▸ DIRECTIONS FOR THIS TASK: Wherever a line in the data holds the word "worn", pull that line out.

▸ Data excerpts:
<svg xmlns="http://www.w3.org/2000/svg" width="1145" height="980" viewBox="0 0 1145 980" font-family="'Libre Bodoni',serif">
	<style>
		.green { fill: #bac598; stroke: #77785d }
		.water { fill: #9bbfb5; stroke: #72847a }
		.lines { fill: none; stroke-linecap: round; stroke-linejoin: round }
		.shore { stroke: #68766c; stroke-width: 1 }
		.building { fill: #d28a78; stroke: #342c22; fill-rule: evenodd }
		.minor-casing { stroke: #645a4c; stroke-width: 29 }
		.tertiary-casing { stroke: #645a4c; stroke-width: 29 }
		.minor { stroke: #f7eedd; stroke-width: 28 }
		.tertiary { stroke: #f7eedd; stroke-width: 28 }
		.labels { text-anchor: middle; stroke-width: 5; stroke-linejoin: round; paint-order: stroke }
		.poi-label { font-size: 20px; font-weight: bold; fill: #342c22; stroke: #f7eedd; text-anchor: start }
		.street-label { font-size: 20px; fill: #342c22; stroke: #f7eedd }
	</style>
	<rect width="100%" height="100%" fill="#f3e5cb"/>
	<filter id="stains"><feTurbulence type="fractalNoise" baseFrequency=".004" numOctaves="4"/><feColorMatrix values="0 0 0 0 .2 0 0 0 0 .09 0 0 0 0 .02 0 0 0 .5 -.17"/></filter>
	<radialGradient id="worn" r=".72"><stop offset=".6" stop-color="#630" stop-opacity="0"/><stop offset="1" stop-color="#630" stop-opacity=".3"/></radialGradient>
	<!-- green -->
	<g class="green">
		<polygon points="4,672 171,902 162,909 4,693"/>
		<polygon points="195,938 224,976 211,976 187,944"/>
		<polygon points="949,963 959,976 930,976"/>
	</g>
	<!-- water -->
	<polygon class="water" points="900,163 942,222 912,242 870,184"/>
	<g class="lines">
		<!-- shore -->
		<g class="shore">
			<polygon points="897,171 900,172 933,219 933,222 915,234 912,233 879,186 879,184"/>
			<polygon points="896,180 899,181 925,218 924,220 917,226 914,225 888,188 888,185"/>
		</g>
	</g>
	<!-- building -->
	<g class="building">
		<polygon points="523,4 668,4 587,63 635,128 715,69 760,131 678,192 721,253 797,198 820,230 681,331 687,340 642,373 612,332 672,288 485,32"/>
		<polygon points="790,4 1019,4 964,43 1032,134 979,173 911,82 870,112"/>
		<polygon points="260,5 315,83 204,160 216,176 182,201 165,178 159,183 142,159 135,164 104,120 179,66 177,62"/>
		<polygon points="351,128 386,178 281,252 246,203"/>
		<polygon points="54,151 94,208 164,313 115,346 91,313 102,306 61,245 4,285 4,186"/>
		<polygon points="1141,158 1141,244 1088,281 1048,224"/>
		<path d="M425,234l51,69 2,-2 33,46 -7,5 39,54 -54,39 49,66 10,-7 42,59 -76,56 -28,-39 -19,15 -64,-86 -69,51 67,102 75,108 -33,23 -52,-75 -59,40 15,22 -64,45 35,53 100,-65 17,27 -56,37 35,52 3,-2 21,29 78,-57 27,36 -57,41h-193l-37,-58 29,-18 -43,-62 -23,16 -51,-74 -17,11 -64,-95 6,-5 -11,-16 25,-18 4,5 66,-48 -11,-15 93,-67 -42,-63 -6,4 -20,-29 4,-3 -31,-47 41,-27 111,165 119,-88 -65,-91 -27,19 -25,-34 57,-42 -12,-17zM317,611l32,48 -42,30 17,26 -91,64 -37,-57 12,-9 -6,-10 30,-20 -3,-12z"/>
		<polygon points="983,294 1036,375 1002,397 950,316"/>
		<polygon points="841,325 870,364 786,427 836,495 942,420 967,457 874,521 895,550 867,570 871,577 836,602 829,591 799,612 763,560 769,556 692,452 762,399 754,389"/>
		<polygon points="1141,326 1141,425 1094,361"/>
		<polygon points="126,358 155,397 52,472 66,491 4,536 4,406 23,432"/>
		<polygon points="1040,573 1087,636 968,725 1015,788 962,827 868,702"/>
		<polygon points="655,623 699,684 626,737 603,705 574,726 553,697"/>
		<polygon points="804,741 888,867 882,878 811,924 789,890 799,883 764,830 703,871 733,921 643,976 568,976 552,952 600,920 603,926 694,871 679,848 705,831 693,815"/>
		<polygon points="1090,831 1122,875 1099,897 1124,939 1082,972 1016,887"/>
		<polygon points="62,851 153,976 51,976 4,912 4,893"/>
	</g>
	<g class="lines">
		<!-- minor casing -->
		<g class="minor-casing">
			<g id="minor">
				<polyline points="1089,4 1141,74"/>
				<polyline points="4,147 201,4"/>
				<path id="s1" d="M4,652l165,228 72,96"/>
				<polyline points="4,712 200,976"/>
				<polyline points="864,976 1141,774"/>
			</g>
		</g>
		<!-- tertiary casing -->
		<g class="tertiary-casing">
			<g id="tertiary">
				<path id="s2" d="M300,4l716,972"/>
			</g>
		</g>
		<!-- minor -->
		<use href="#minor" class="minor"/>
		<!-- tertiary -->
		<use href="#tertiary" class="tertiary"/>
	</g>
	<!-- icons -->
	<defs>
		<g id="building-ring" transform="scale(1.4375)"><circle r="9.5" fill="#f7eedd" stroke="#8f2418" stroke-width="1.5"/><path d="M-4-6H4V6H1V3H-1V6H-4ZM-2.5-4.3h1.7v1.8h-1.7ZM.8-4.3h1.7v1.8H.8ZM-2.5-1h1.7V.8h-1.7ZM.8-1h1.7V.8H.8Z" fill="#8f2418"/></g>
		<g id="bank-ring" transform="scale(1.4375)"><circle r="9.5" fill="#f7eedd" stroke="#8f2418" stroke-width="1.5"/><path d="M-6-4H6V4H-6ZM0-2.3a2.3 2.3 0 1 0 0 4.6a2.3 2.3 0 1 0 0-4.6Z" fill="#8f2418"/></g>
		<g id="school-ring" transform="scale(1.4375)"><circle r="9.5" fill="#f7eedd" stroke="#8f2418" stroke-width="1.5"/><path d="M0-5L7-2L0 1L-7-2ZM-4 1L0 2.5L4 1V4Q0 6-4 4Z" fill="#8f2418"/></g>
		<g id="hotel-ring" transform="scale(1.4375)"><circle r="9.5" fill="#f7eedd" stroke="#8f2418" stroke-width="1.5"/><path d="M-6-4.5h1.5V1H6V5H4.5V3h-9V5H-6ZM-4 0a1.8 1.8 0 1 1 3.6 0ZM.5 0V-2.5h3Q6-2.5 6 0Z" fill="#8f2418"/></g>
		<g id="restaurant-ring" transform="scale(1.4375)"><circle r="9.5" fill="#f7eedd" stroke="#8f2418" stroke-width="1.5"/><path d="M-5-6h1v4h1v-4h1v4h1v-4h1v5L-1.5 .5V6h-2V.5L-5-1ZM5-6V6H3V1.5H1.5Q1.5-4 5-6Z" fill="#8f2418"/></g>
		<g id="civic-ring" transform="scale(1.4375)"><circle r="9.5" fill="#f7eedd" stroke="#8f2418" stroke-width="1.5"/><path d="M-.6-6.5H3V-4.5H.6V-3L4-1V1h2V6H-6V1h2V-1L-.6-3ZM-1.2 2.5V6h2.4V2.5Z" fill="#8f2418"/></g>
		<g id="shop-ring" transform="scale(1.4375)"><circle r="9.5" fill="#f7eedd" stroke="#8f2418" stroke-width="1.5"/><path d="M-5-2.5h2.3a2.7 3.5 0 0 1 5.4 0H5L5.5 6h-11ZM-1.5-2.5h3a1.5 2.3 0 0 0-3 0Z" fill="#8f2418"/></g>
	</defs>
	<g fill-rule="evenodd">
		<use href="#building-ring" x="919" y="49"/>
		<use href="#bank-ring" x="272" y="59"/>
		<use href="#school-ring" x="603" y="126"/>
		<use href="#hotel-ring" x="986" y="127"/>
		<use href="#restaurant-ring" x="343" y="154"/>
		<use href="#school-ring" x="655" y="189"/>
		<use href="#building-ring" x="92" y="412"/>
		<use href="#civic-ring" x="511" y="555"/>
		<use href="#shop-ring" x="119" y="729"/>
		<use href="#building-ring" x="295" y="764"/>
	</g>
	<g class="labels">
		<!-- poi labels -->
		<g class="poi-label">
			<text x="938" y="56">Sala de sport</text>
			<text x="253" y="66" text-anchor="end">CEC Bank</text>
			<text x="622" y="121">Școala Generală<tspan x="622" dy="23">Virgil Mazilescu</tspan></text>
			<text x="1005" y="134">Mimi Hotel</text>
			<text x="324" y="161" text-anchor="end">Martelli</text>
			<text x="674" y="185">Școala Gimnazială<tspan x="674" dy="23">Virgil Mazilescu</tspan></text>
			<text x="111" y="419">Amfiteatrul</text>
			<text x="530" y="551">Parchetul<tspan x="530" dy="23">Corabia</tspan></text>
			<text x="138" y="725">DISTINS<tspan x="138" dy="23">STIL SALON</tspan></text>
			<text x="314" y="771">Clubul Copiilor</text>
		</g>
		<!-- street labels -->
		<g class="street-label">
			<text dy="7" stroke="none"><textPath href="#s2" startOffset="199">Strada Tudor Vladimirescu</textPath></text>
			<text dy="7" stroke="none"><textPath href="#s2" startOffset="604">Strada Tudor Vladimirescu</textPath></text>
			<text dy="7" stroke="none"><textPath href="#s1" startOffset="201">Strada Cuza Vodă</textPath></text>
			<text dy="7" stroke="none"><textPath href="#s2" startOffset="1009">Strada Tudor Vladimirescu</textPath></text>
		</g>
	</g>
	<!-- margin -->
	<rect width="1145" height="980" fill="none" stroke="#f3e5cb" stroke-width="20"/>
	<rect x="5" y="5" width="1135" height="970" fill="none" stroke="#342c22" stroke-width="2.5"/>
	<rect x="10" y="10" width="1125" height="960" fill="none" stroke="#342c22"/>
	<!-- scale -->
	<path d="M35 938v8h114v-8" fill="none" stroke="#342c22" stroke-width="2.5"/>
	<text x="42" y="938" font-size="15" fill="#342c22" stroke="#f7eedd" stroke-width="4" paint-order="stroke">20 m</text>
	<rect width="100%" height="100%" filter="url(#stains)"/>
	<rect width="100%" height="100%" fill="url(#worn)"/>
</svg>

▸ SOLUTION FOR THIS TASK:
	<radialGradient id="worn" r=".72"><stop offset=".6" stop-color="#630" stop-opacity="0"/><stop offset="1" stop-color="#630" stop-opacity=".3"/></radialGradient>
	<rect width="100%" height="100%" fill="url(#worn)"/>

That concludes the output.